BEGIN

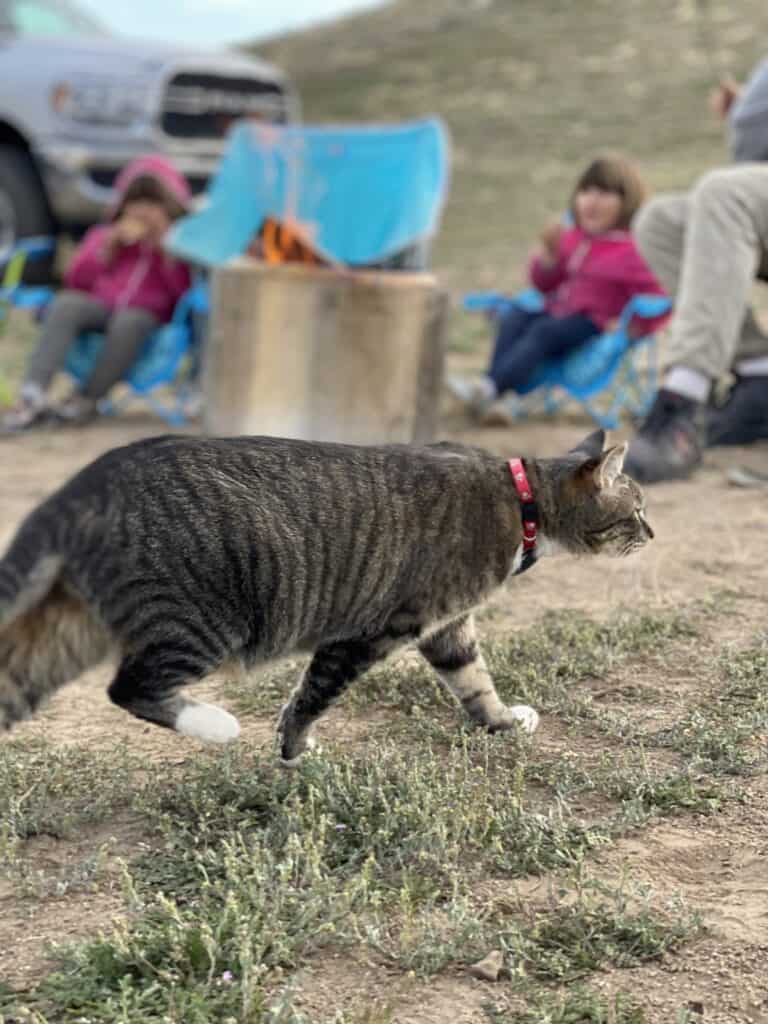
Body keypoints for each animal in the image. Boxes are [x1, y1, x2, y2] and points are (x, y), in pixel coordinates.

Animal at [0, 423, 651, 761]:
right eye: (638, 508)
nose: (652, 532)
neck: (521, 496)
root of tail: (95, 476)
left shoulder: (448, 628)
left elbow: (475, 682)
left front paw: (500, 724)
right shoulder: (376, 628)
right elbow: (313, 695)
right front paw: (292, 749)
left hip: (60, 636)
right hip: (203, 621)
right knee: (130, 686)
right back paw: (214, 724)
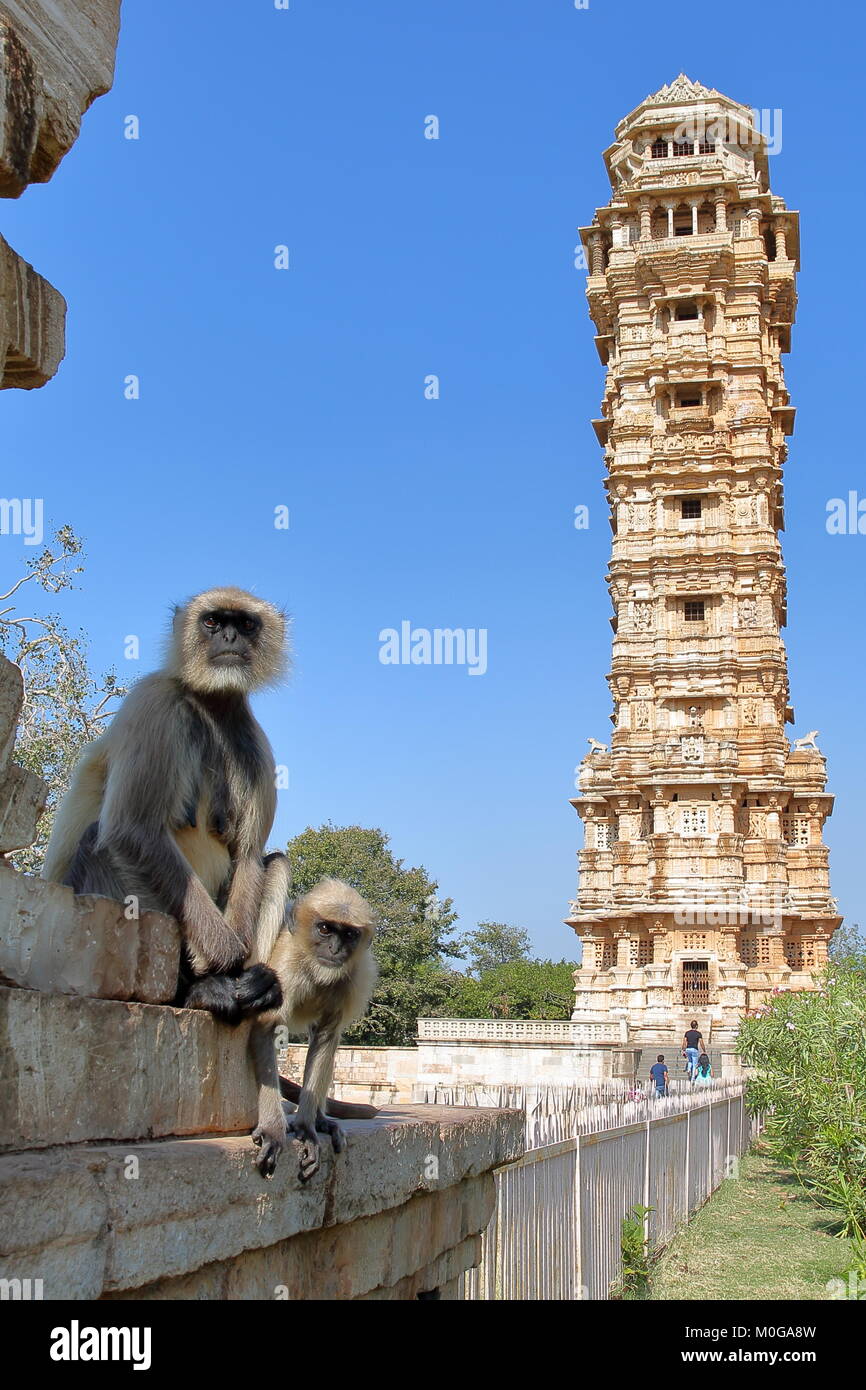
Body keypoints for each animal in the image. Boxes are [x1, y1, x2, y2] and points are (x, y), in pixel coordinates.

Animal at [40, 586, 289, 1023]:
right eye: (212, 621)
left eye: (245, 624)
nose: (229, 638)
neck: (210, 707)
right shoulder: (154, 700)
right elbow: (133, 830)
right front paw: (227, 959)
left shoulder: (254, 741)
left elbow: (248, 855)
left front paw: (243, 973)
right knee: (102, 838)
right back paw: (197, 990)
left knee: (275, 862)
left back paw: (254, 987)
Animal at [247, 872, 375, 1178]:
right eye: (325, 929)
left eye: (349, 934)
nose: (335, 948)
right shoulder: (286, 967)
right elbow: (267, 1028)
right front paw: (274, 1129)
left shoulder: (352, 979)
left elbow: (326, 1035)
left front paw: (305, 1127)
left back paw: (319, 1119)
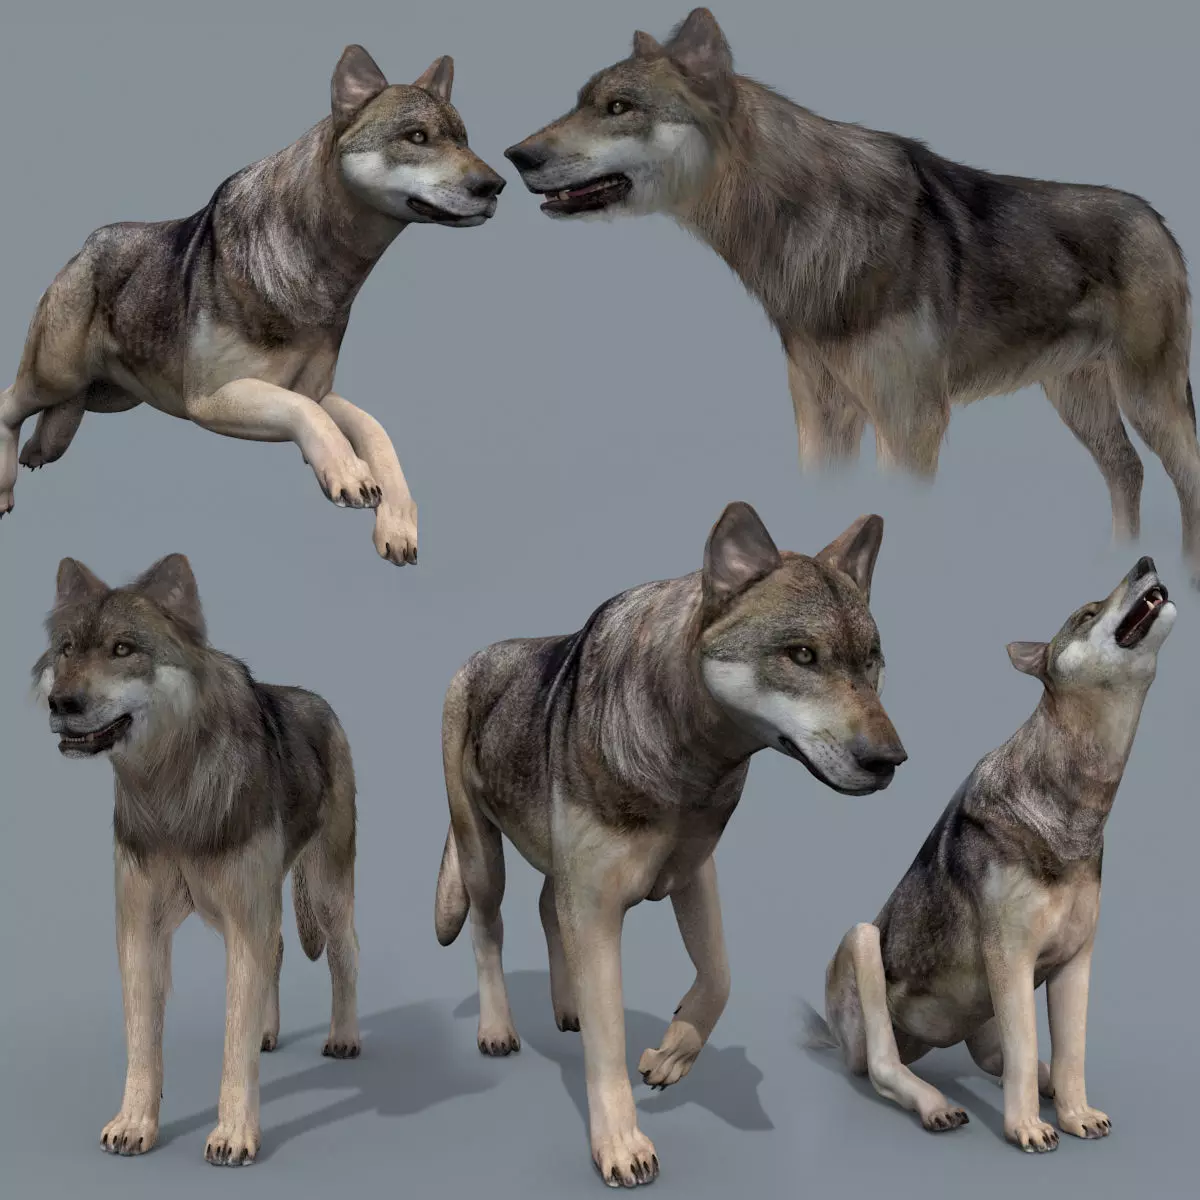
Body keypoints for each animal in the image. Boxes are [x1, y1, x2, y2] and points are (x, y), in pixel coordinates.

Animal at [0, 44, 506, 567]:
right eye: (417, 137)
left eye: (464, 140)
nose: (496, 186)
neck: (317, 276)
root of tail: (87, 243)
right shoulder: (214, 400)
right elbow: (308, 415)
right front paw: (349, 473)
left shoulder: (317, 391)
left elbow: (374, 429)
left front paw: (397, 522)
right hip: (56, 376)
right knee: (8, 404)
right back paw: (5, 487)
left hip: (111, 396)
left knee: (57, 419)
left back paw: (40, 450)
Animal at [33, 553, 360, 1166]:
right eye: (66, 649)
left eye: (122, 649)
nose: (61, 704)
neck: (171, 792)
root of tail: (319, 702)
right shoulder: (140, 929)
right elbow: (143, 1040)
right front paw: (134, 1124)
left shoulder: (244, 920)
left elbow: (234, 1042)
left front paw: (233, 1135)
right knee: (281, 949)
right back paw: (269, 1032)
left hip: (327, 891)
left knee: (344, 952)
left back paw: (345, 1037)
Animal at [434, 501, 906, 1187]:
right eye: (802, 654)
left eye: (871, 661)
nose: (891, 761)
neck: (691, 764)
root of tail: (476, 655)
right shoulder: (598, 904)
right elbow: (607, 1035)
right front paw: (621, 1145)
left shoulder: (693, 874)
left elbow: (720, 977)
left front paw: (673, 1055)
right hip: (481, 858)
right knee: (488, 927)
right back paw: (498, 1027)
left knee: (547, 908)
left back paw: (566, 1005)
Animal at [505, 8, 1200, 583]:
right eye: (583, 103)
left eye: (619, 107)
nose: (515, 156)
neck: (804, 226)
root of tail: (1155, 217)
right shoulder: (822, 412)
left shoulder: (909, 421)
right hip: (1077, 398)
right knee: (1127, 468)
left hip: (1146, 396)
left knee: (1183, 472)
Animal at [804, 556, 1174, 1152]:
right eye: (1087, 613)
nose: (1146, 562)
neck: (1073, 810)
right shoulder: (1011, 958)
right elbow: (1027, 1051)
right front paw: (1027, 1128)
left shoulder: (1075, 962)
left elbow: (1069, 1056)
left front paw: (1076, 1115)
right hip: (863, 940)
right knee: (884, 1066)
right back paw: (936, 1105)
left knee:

END

◆ WORK ITEM: I would like you to report every line in the listing above that contains "root".

◆ OUTPUT:
root of tail: (95, 476)
root of tail: (87, 243)
root of tail: (319, 702)
root of tail: (476, 655)
root of tail: (1155, 217)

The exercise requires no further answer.